Justice John Paul Stevens, who was nominated to the Supreme Court by Republican President Gerald Ford in 1975 in the wake of Watergate and stepped down almost 35 years later as a leader for the liberal side of the bench, has died. He was 99.
Stevens, known as a soft spoken midwesterner with a searing intellect, died on Tuesday, according to a statement from the Supreme Court.
Stevens was born in the South Side of Chicago in 1920 and graduated from the University of Chicago in 1941, and Northwestern Law School in 1947. In interviews, he shied away from questions concerning his legacy and always maintained that his ideology hadn’t shifted during his years on the court.
On the bench, always with his trademark bow tie peaking over his judicial robes, Stevens would often wait until the latter half of an argument, lean forward with a polite, “May I ask” and then launch a razor sharp question cutting to the core of an advocate’s case.
He retired in 2010 at 90 years old, clearing the way for President Barack Obama to nominate Justice Elena Kagan, then 50, to take his place.
“Thanks to Elena,” he said in a speech in 2015 at the University of Miami Law Review Symposium, “I have never regretted my decision to retire.”
Stevens, a craftsman for language, wrote powerful dissents when his views did not carry the day.
In Citizens United v. FEC, a campaign finance case in which the majority held that the government could not ban political spending by corporations in candidate elections, Stevens did not mince his words. He accused the majority of rejecting the “common sense of the American people.” After his retirement, he said the case should be overruled. “No doubt about it,” he told an audience in 2015.
He also penned a dissent in Bush v. Gore, the controversial 2000 decision that halted a recount of Florida ballots and cleared the way for George W. Bush to take the presidency.
“Although we may never know with complete certainty the identity of the winner of this year’s Presidential election,” Stevens wrote, “the identity of the loser is perfectly clear. It is the Nation’s confidence in the judge as an impartial guardian of the rule of law.”
In a case concerning detainees at Guantanamo Bay in 2004, Stevens wrote the majority opinion holding that detainees could challenge their detainment in federal court.
Over his career, he voted to reaffirm the core holding of the landmark Roe v. Wade decision to legalize abortion nationwide in 1973; voted in favor of an admissions policy at the University of Michigan Law School that took race into consideration; and he assigned an early gay rights opinion to Justice Anthony Kennedy, who, in turn, relied upon an earlier opinion by Stevens.
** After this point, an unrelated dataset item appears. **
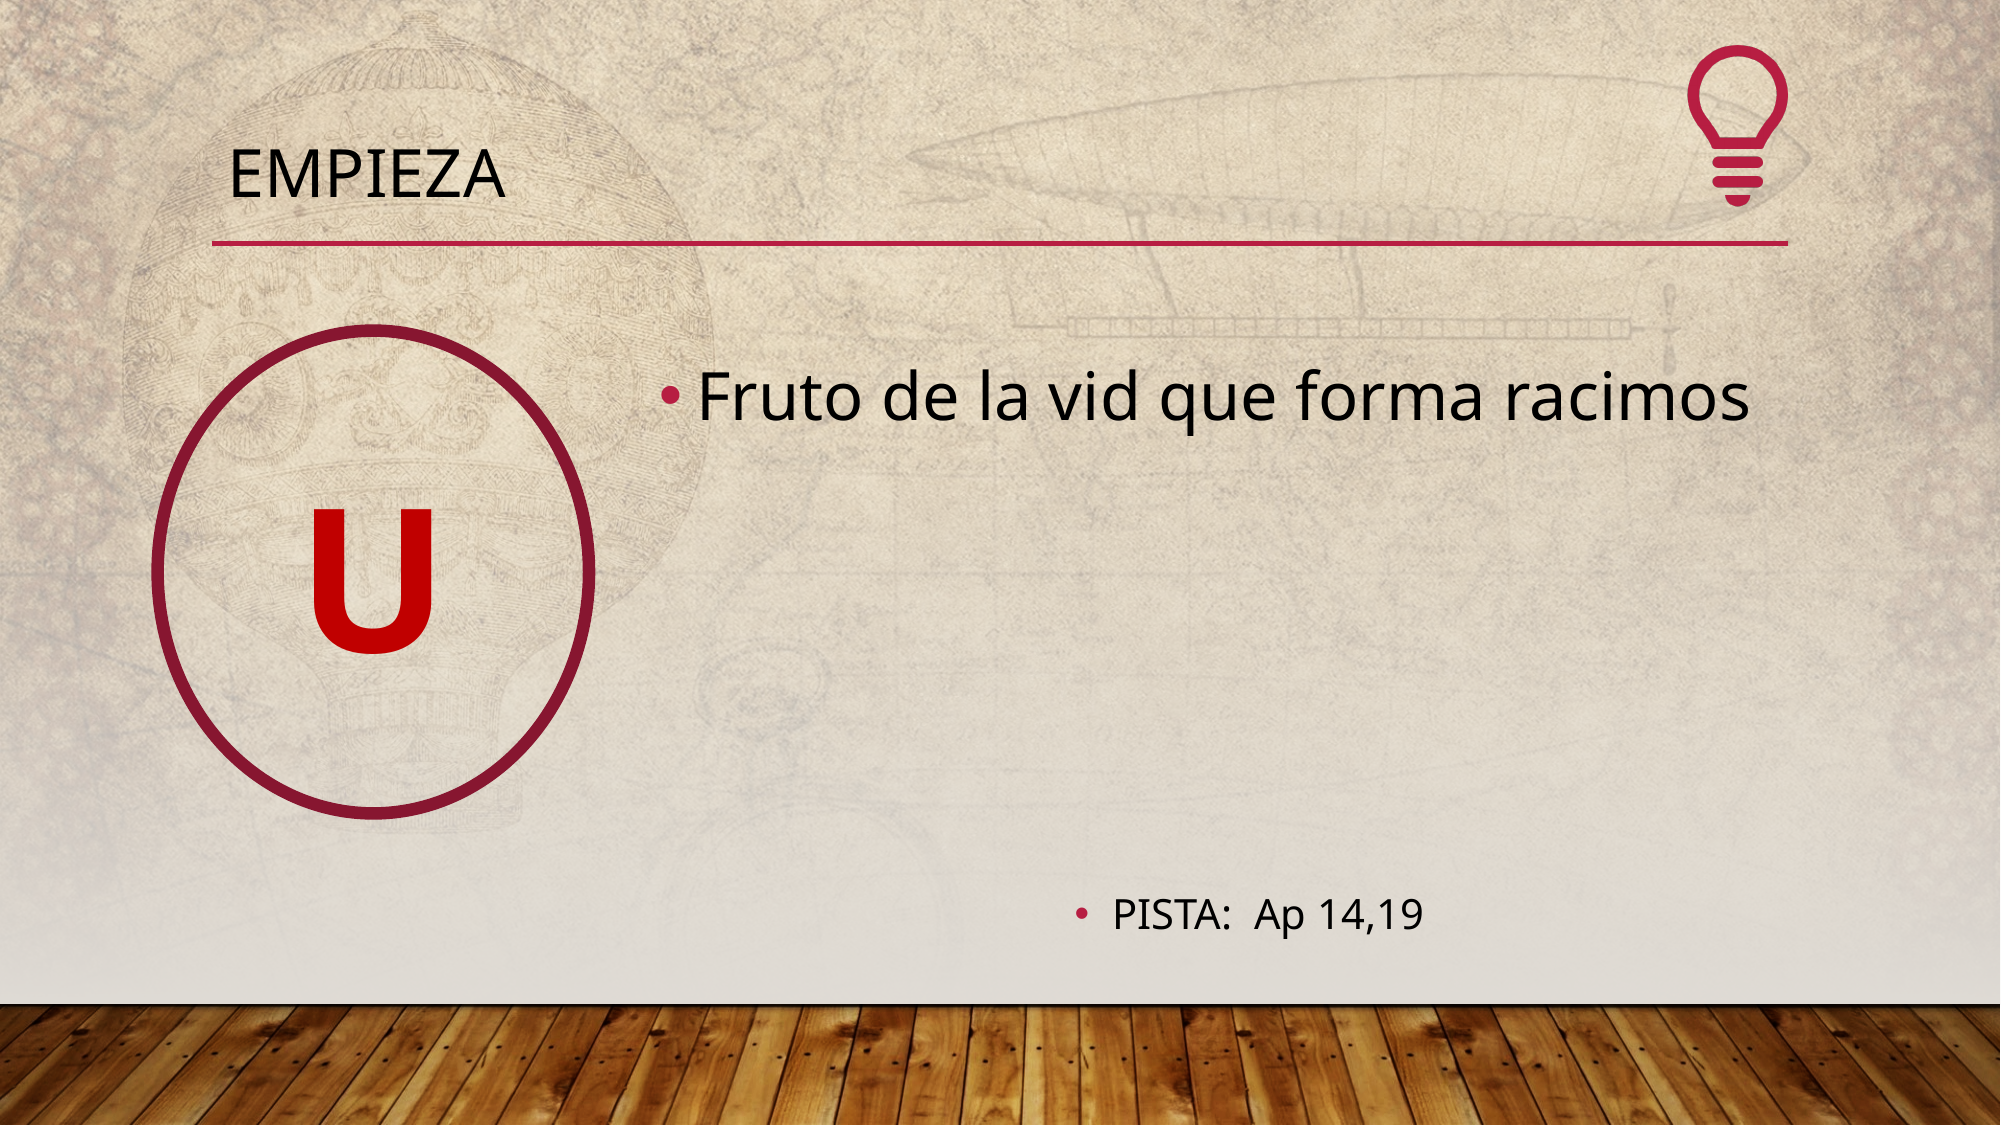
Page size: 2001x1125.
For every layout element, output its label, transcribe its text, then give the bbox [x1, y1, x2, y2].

He served as a naval intelligence officer in World War II, and wrote a strong dissent in a 1989 decision that upheld a protestor’s right to burn the American flag.
Although he voted to uphold the death penalty in 1976, near the end of his tenure in 2008 he said he had come to believe that the death penalty represented “the pointless and needless extinction of life with only marginal contributions to any discernible social or public purpose.”
Because of his seniority, by 1994, Stevens had the authority to assign opinions when the chief justice was voting on the other side. Stevens, who also happened to be an accomplished bridge player, was a master tactician. He used his assigning authority strategically, sometimes taking on the big decisions himself, other times assigning them to a justice who might be wavering to bolster his or her vote.
No slacker in retirement, Stevens wrote books and essays while also appearing often in public for talks and speeches.
In March 2017, after a massive school shooting in Parkland, Florida, Stevens took the step of calling for the repeal of the Second Amendment.
In an op-ed for the New York Times he noted that he had been in dissent in a 2008 landmark opinion holding for the first time that an individual has a right to bear arms in the home and said the best way to overturn that decision was to repeal the Second Amendment.
“Overturning that decision via a constitutional amendment to get rid of the Second Amendment would be simple and would do more to weaken the N.R.A.’s ability to stymie legislative debate and block constructive gun control legislation than any other available option,” Stevens wrote.
In a 2007 interview with scholar Jeffrey Rosen for the New York Times magazine, Stevens said that he considered himself a judicial conservative “who submerges his or her own views of sound policy to respect those decisions by the people who have authority to make them.”
This story is breaking and being updated.